I won’t state her full name, but Kay is the name I’m using for the amazing person I just interviewed. She carries a cane, but doesn’t use it much. The words that come out of her mouth are just twisted enough to make you guess something might be wrong. Her eyes sparkle despite the fact that she’s received two gamma knife treatments — at the maximum radiation level. Kay displays insight and passion that many healthy people lack.
Kay has a diagnosis of MCI and a condition called a degenerative cerebellum. I’d never heard of this disease before. The National Institute of Neurological Disorders says symptoms may include “a wide-based, unsteady, lurching walk, often accompanied by a back and forth tremor in the trunk of the body” as well as “slowed and slurred speech”.
But I’m not writing to explain her neurological problems. I want you get inspired by her story. Instead of letting the symptoms take over, Kay has developed a lifestyle that she calls “very busy”. I met her during rehearsal for a choir performance. Kay joined the choir because her doctors suggested that musical activity might help address the disease symptoms. She also learned that socialization is an important disease fighting strategy. The choir helps her connect with others.
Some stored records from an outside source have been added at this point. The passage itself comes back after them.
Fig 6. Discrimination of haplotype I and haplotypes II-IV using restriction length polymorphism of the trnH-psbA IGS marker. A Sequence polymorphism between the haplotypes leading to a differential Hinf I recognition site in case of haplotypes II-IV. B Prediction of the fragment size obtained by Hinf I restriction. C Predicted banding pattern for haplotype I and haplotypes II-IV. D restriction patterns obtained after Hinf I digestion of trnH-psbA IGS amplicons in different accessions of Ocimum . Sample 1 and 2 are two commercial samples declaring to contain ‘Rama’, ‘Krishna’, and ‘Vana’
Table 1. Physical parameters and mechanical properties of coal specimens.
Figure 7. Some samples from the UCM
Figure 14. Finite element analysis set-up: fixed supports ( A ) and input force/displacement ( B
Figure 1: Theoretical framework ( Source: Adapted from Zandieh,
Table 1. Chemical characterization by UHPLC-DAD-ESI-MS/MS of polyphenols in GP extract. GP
During choir practices, Kay has learned to read music. She believes that the musical training has helped her project her voice better and pronounce words more clearly. But she wasn’t willing to stop at just those benefits. Kay decided to learn to play music, too. At first, her third and fifth fingers ignored efforts to push them down. But now they both respond.
Kay says her doctors believe that the musical training is helping her to “postpone the inevitable.” Her symptoms have declined and she says that music has helped her “create new pathways” in her brain. In addition to her musical activities, Kay follows a rigorous diet. She eats few carbs, no sugar and no red meat. She’s in her sixties, but I would have guessed that she’s ten years younger.
Her example is a good antidote for people worried about inheriting the Alzheimer’s gene. It’s also instructive for anyone who has experienced brain trauma through injury or stroke. If we have one of these problems, we could fret about what will happen to us in the future. We could sit back and wait. But we also have the option of doing what Kay does: taking a proactive approach to our health.
I’m the first one to be lazy about diet. I crave chocolate and I love the second glass of wine. Cholesterol is a problem I don’t want to face. But I looked at this woman and was so impressed at how hard she works to live well. Kay believes she can “postpone the inevitable ’til the very end.” Would you fight that hard? Could you be that committed? What would it take to make you answer yes?